Nous avons besoin d’argent. Grâce à la subvention du GFC, j’ai pu transférer de petites sommes d’argent à différentes familles avec des enfants handicapés et à d’autres personnes qui ont besoin d’aide. Beaucoup d’entre elles sont coincées dans des abris antiaériens ou chez elles, incapables de partir. Dans certains endroits, une mère peut avoir besoin d’aller à la pharmacie pour acheter des médicaments, mais elle ne peut pas se déplacer en toute sécurité dans sa ville. Avec un petit transfert d’argent, elle peut payer un taxi pour aller à la pharmacie et obtenir ce dont elle a besoin.
Un autre problème majeur est celui des médicaments. De nombreux enfants handicapés doivent pouvoir accéder à des médicaments spécifiques. Dans certaines régions d’Ukraine, il est actuellement très difficile d’obtenir des médicaments, mais si je parviens à transférer une petite somme à une famille comme celle-là, elle pourra alors trouver le moyen d’obtenir les médicaments nécessaires là où elle se trouve. La vérité est que nos familles sont débrouillardes et qu’elles feront tout ce qu’elles peuvent pour aider leurs enfants ; il suffit de leur mettre les ressources nécessaires à disposition. Enfin, alors que nous continuons à organiser les évacuations, l’une des plus grosses dépenses concerne l’organisation du transport et le paiement du carburant. Actuellement, de nombreuses personnes avec lesquelles nous sommes en contact sont très préoccupées par leur manque de mobilité.
Dans cette situation, le plus important est de fournir un soutien rapide. Les familles avec lesquelles nous travaillons ne peuvent pas se permettre d’attendre longtemps pour obtenir bon nombre des choses dont elles ont besoin étant donné la situation actuelle. C’est pourquoi la subvention d’urgence flexible que nous avons reçue de la part de la GFC est si précieuse.

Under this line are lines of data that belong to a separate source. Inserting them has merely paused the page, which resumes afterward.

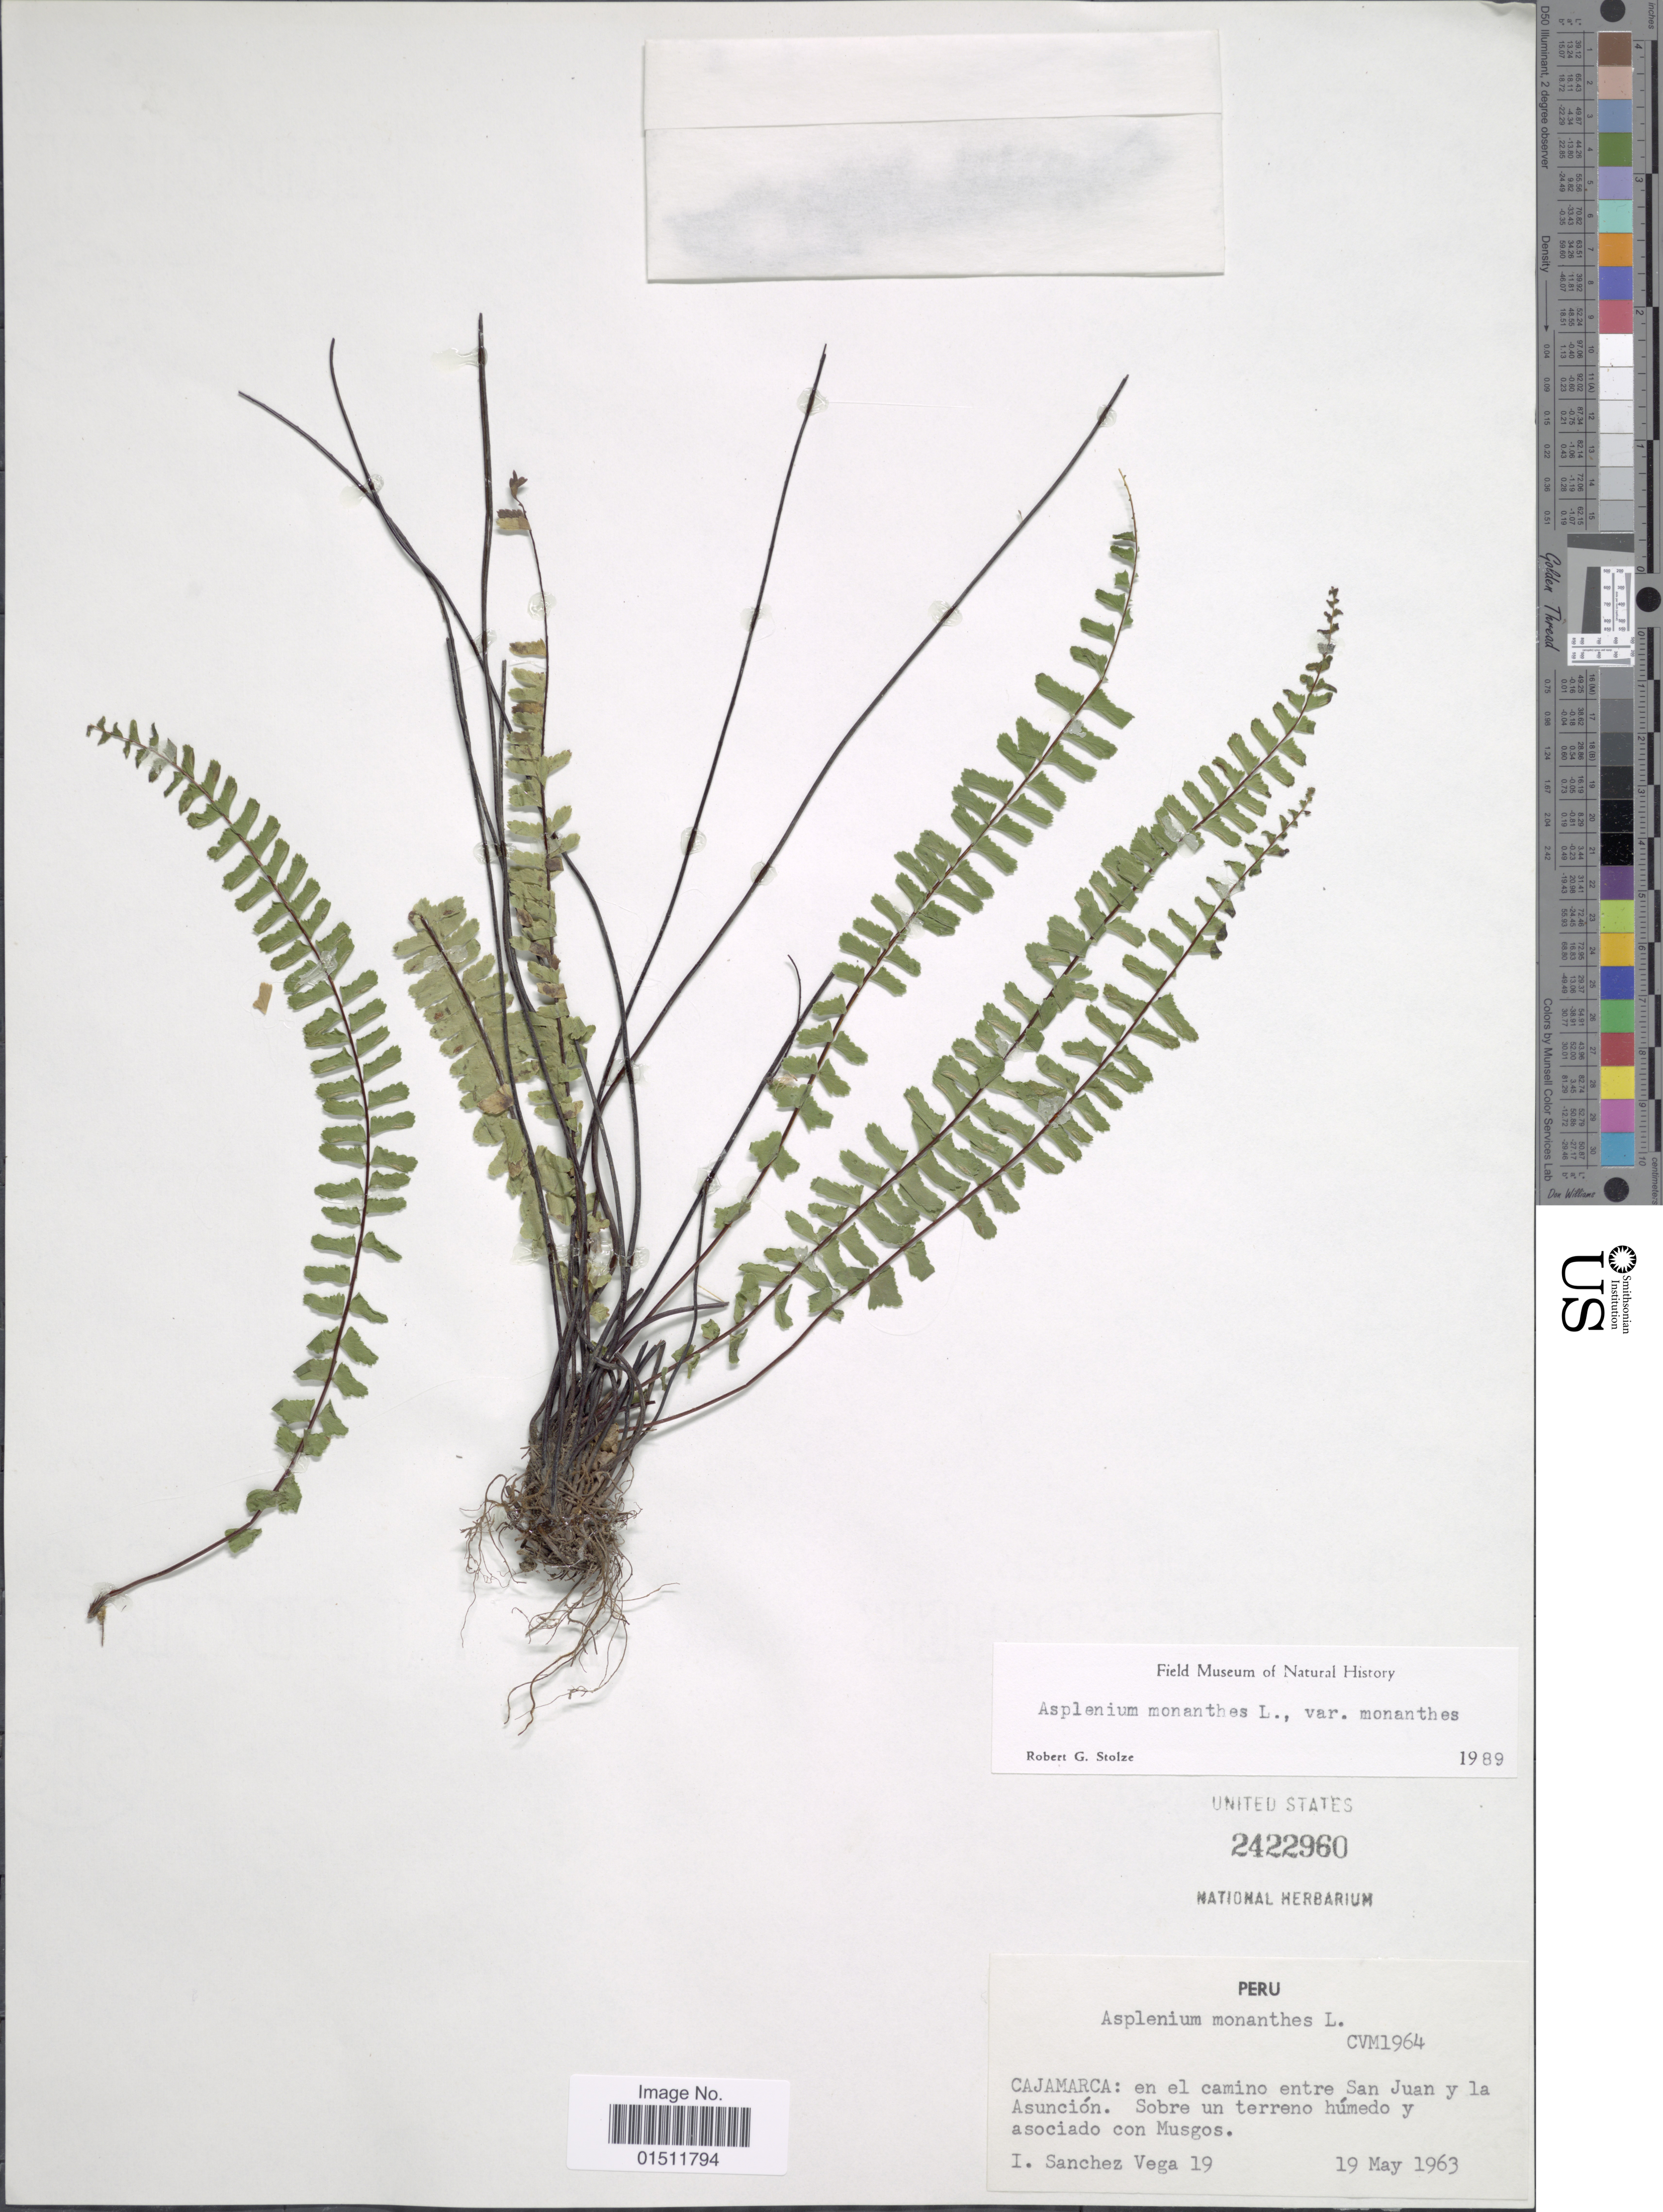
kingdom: Plantae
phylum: Tracheophyta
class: Polypodiopsida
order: Polypodiales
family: Aspleniaceae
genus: Asplenium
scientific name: Asplenium monanthes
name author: L.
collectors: I. Sánchez Vega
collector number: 19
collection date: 1963-05-19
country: Peru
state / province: Cajamarca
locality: Cajamarca: en el camino entre San Juan y la Asuncion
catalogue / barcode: US 2422960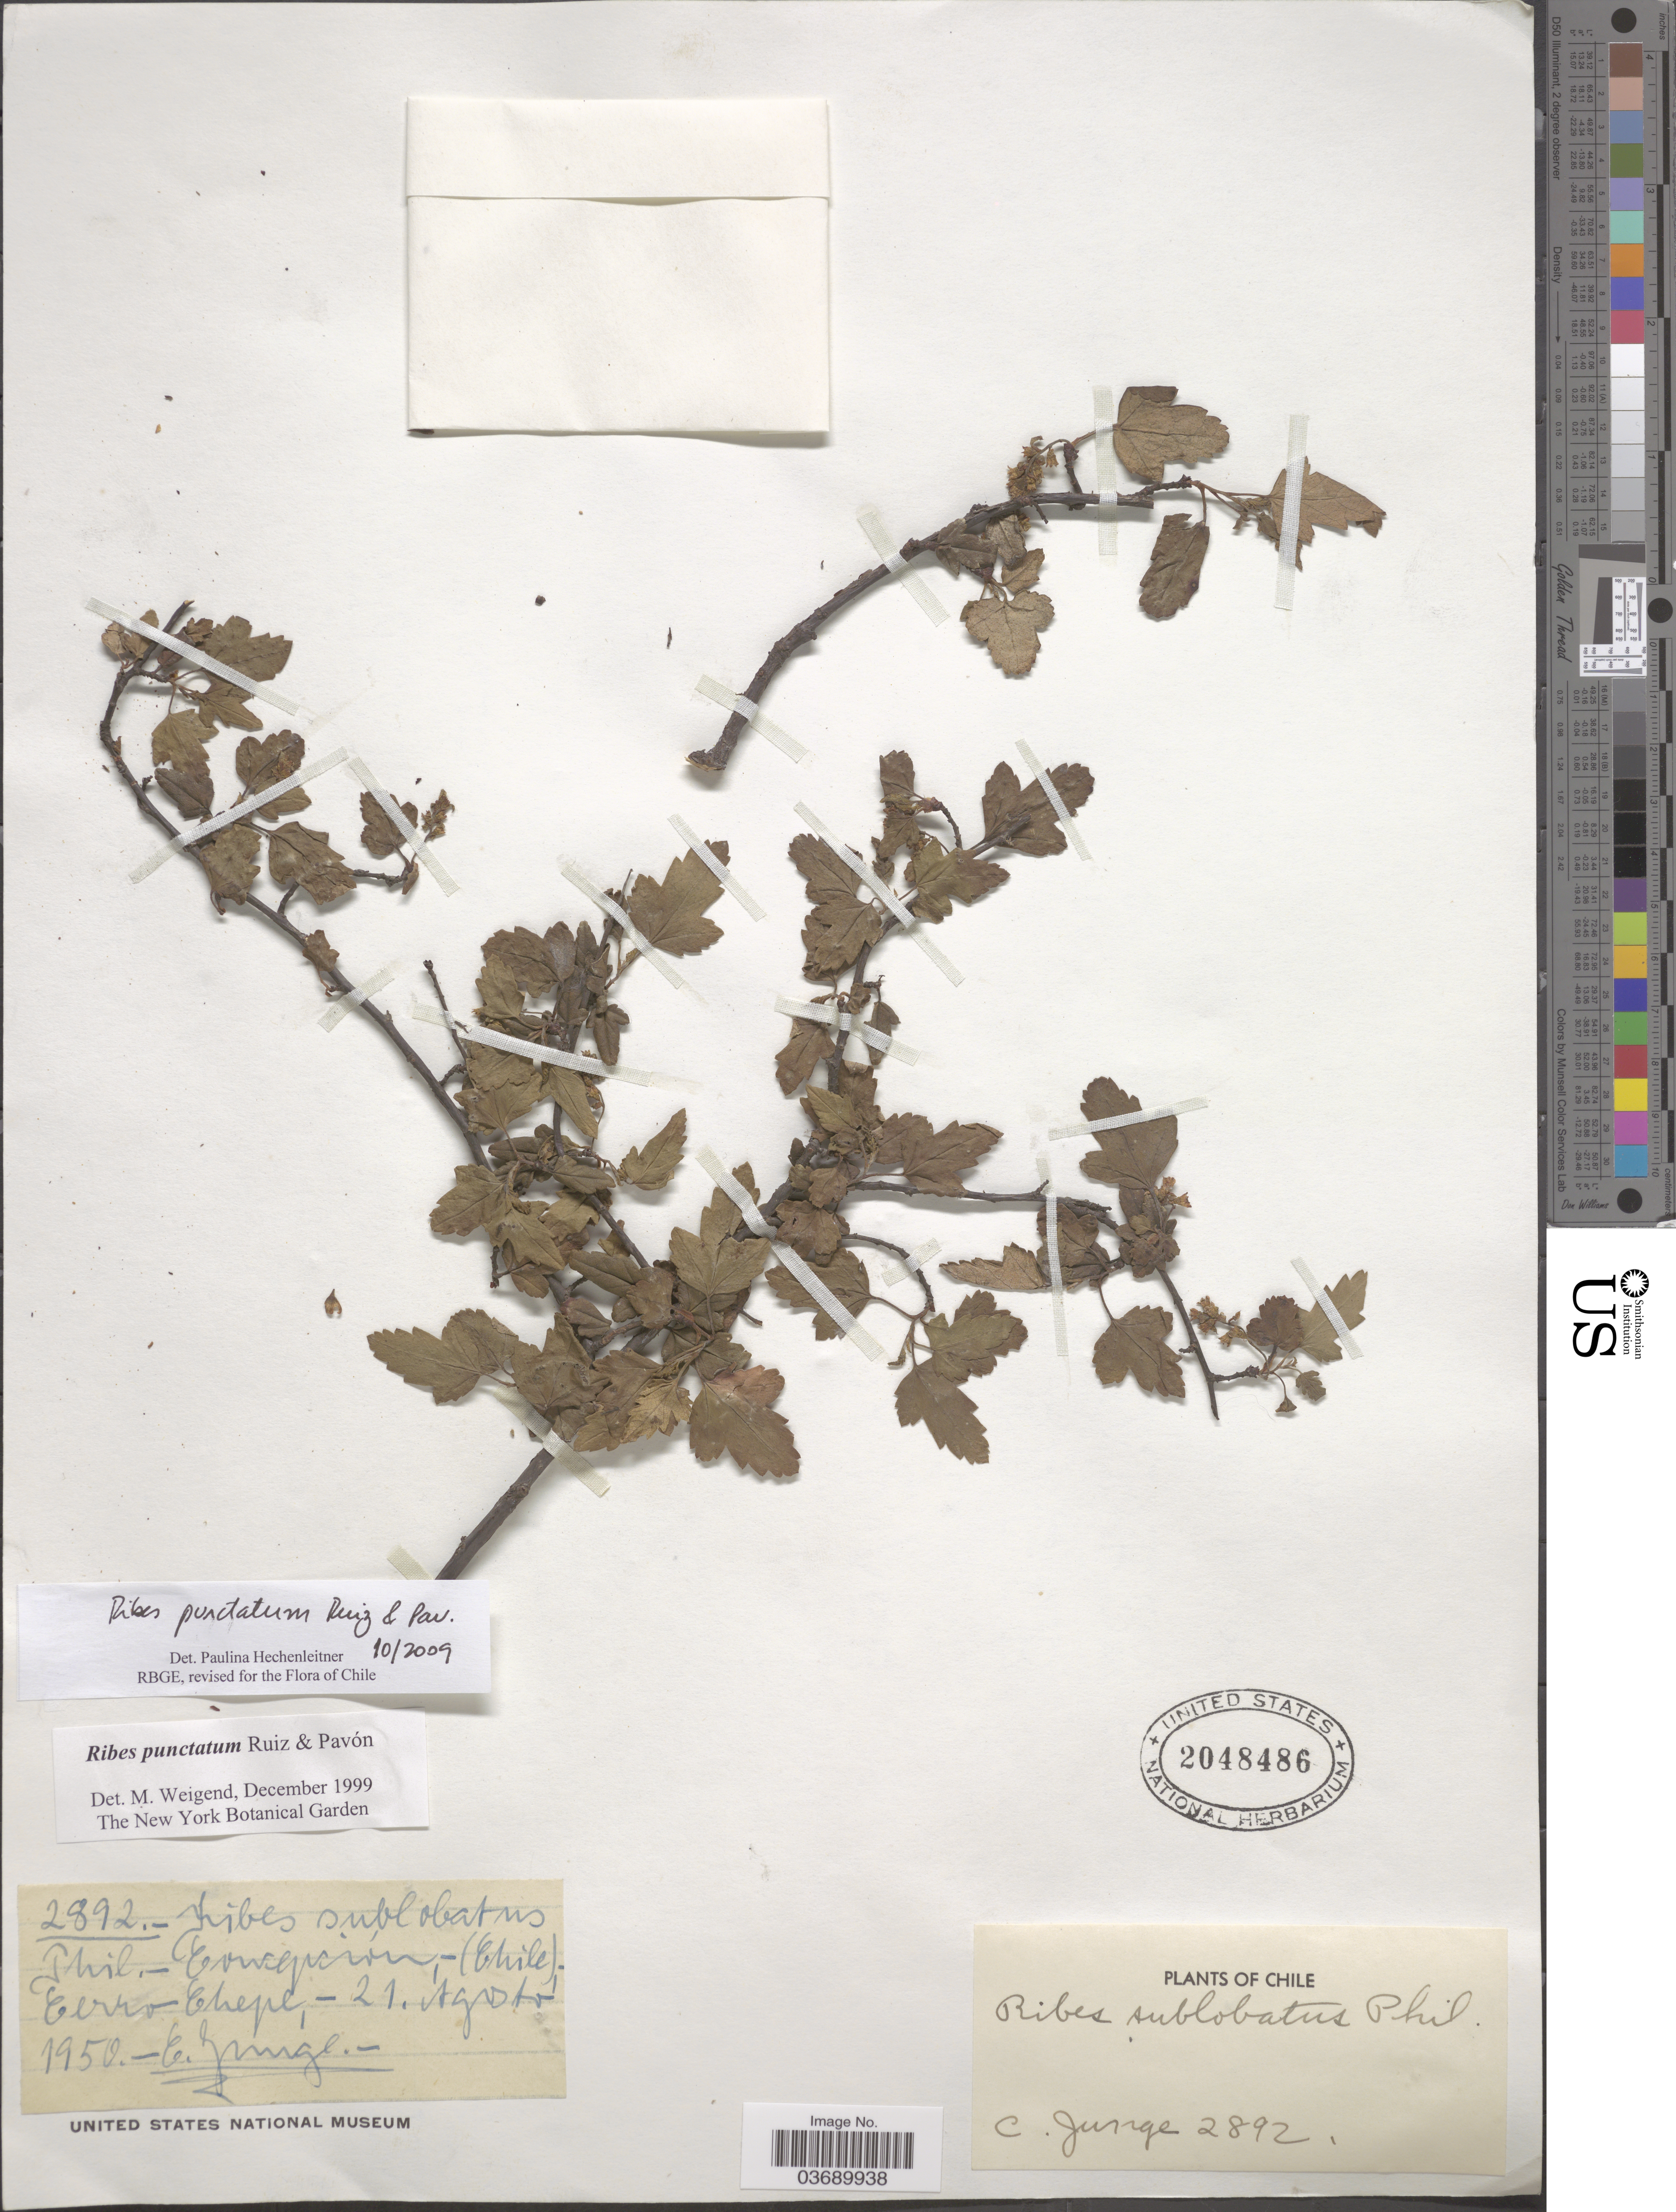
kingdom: Plantae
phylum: Tracheophyta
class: Magnoliopsida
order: Saxifragales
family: Grossulariaceae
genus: Ribes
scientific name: Ribes punctatum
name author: Ruiz & Pav.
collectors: C. Junge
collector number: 2892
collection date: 1950-08-21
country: Chile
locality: Concepción. Cerro Chepe.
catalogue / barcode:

Qu'aimeriez-vous nous dire d'autre ?
Au milieu de toute cette souffrance, je crains que l'Ukraine perde beaucoup de ses enfants, que ce soit dans les combats ou en fuyant. J'espère vraiment que les Ukrainiens qui ont fui pourront revenir et contribuer à la reconstruction du pays. Je n'ai pas l'intention de rester à l'étranger ; je reviendrai quand ce sera possible. Mais pour les personnes en fauteuil roulant [et handicapées], il sera difficile de rentrer dans un avenir proche.
Cette interview a été réalisée en russe et traduite en anglais. GFC et notre partenaire en Ukraine ont édité cette interview ensemble pour plus de clarté et pour omettre des détails d'identification personnelle.